Editor’s note: Radiology is the science dealing with X-rays and other high-energy radiation, especially the use of such radiation for the diagnosis and treatment of disease. Radiography includes all imaging modalities, such as ultrasonography and magnetic resonance imaging (‘MRI’), computed tomography (‘CT’), fluoroscopy and nuclear medicine, including positron emission tomography (‘PET’). Interventional radiology is the performance of usually minimally invasive medical procedures with the guidance of imaging technologies such as those mentioned above.
Radiologists must be college and medical school graduates, who then complete appropriate post-graduate training: one year of internship and four years of residency training. After residency, radiologists may pursue one or two years of additional specialty fellowship training. The American Board of Radiology administers professional certification in Diagnostic Radiology, Radiation Oncology and Medical Physics as well as subspecialty certification in neuroradiology, nuclear radiology, pediatric radiology, and vascular and interventional radiology.
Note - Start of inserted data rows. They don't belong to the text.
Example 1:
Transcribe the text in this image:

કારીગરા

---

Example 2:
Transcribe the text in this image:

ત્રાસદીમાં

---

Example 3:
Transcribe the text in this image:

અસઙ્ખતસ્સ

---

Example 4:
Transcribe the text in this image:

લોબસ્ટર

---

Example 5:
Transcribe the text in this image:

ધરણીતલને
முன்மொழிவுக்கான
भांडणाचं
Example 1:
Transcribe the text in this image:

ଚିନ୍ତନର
Certification may also be obtained from the American Osteopathic Board of Radiology. Successfully passing any of those tests means that the radiologist is “Board Certified.”
When BB completed her radiology training, she chose to pursue the sub-specialty of ultrasound because at the time, radiation was deemed unsafe to be around for extended periods of time and she wanted to have children, without exposing them to radiation during her pregnancy.
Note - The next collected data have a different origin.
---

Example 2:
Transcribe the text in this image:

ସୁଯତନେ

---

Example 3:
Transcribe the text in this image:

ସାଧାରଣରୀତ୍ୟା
THIRD CHALLENGE – DISRESPECTED WITHIN HER (MEDICAL) PROFESSION
While utilizing ultrasound images to detect congenital anomalies and gynecological disorders, BB discovered that a thickening of a patch of skin at the back of the fetus’s neck, known as the nuchal fold, was associated with Down syndrome and other chromosomal disorders. Before BB conducted her research, screening for birth defects was generally limited to women 35 and older, thought to be at greatest risk, conducted by amniocentesis, an invasive procedure that in a small number of cases can cause miscarriage or other physical harms.
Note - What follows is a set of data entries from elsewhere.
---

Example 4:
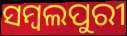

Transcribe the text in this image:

ସମ୍ବଲପୁରୀ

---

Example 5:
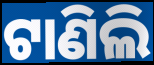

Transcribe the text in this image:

ଟାଣିଲି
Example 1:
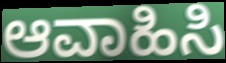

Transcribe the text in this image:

ಆವಾಹಿಸಿ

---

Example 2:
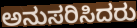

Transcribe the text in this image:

ಅನುಸರಿಸಿದರು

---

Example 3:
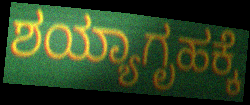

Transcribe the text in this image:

ಶಯ್ಯಾಗೃಹಕ್ಕೆ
BB’s first published medical articles suggesting ultrasound’s potential for offering an effective, less invasive form of fetal screening – available to women of any age – were published in 1985. They were not warmly received. “I was almost booed off the stage at several national meetings, and papers emerged discrediting my research and me. I was devastated but that much more determined to prevail because I knew I was right.”
CAREER SATISFACTION
BB’s scientific determination was eventually vindicated: As ultrasound became a routine part of prenatal care, so did measuring the thickness of the nuchal fold. That screening, which is now typically augmented by blood tests, was based on BB’s earlier research.
Later in her medical career, BB made scientific advances in the development of fetal hearing. She also shifted her focus to gynecological imaging and conditions such as endometriosis, pelvic pain, and ovarian cancer. In her four-decade career, BB saw tens of thousands of patients while publishing hundreds of journal articles and several books. She also trained legions of doctors.
BB has been called a “trailblazer” in using ultrasound in the service of women’s reproductive health – in most instances to reassure expectant mothers. Said one of BB’s medical disciples: “Her diagnostic ability was second to none.”
Editor’s note: Coincidentally, being ‘second to none’ could reasonably be the same as ‘being the best in the world’ which would thus fulfill BB’s father’s high expectations. While setting such a parental goal for a child might crush the child’s determination to succeed, assuming that ‘best in the world’ was an impossible goal, BB’s story is one good example that high standards can be a positive and not a negative influence on one’s life and career.